Os Gregos são conhecidos por respeitarem o «princípio de antiguidade»1. Vem-nos logo à memória, entre milhares de exemplos, o «velho Nestor» dos poemas homéricos, com a sua propensão para as intervenções um pouco longas e para a evocação das suas memórias, mas unanimemente respeitado; o conselho dos anciãos (Gerousia) em Esparta; ou o seu equivalente, nas Leis de Platão, o conselho nocturno. Quanto aos Romanos, sempre apregoaram o valor que atribuíam ao mos majorum, os costumes e as leis não escritas transmitidas pelos seus antepassados. Recordavam regularmente as virtudes da Roma de outrora, sobretudo quando a República estava à beira do colapso e Roma desabava sob o peso das suas vitórias.
Os Gregos opunham os palaioi (os antigos, os velhos, os de antigamente) aos neôteroi (forma comparativa de neos), os mais jovens. Estes são descritos em relação aos primeiros como «mais novos». Mas este mesmo comparativo é também utilizado para designar uma rebelião ou uma revolução, e o verbo neôterizein significa «tomar novas medidas», isto é, fazer uma revolução. Não se deve deduzir daqui indícios de uma valorização excessiva do que é recente; pelo contrário, devemos resguardar-nos ao máximo do novo! A respeito dos antigos, várias estratégias eram possíveis, mas aos antigos não respondiam os «novos» ou os «modernos». Sempre houve antigos, mas ainda não havia modernos. Afirmar ser mais jovem e querer ser reconhecido como tal implica demarcar-se do grupo daqueles que vieram antes, que nos precederam, que são mais velhos: os antigos, portanto. Mas mesmo marcando o seu território, nem por isso os mais jovens deixam de ocupar o lugar dos antigos. Simplesmente, durante uma geração eles vêm depois, mas não estão lá para «fazer algo novo».
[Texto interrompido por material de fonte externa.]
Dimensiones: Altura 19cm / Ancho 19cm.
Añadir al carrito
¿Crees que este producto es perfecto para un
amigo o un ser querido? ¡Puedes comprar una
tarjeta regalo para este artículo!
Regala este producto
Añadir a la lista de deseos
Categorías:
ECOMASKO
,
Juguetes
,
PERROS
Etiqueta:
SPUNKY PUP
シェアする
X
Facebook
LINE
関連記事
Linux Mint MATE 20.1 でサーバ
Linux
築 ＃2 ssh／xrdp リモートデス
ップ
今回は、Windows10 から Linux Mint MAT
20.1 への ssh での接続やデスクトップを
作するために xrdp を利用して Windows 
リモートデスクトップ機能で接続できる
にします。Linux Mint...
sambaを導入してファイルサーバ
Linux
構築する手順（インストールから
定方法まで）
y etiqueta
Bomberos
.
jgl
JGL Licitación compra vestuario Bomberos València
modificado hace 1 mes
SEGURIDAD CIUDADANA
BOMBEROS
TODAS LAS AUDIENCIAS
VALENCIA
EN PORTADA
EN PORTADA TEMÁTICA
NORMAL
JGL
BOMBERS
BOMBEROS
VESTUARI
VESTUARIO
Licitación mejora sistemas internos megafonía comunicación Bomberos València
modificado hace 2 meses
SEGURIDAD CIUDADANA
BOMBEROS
Ernst Robert Curtius mostrou que o neologismo modernus só apareceu no final do século v. Formado a partir do advérbio modo, «recentemente» — como hodiernus, «de hoje», o era a partir de hodie —, o adjectivo modernus, recente, resvala para o sentido de agora, actual, do presente2. No século vi, Cassiodore recorreu ao nome antiquitas para o aplicar ao passado romano (antigo) e valorizar a sua exemplaridade para os saecula moderna, ou «nosso tempo» (nostra tempora). Dois séculos mais tarde, a época de Carlos Magno poderá intitular-se, pela boca de alguns dos seus representantes, de século moderno. A entrada em circulação da noção de moderno tornou possível um deslocamento. Com efeito, o moderno deixou de ser apenas, ou simplesmente, aquele que vem depois. Ao afirmar-se como de agora, ele fica como que desalinhado e instaura um hiato (senão mesmo uma fenda) em relação ao que vem antes, o antigo. É este hiato que permite encarar positivamente o novo, que já não tem de ser desvalorizado à partida ou visto como suspeito precisamente por ser novo. Mas nada estava ainda definitivamente decidido no século vi ou mesmo no século viii.
Com a entrada em cena de modernus, o binómio Antigos-Modernos está lançado, assim como as querelas que vão pontuar, ou melhor, fazer a sua história. Não houve, certamente, apenas uma querela, uma longa e contínua querela da renovação Alta Idade Média até ao fim do século XVII, mas querelas, com formas e problemáticas muito diferentes. Estes Modernos são ainda os primeiros modernos, homens do seu tempo, que se contentam em marcar uma fronteira (móvel) com os Antigos: uma fronteira do presente. A partir do final do século XVIII, os segundos modernos serão habitados pelo futuro: para serem plenamente de hoje, terão de se virar para o futuro. De hoje, porque já de amanhã. Contudo, pelo simples facto de apelarem a esta forma de binómio, de atribuir a uns a posição de Antigos e a outros a posição de Modernos, os sucessivos protagonistas serão, durante muito tempo, como duelistas que voltam a resolver as suas velhas querelas no mesmo campo.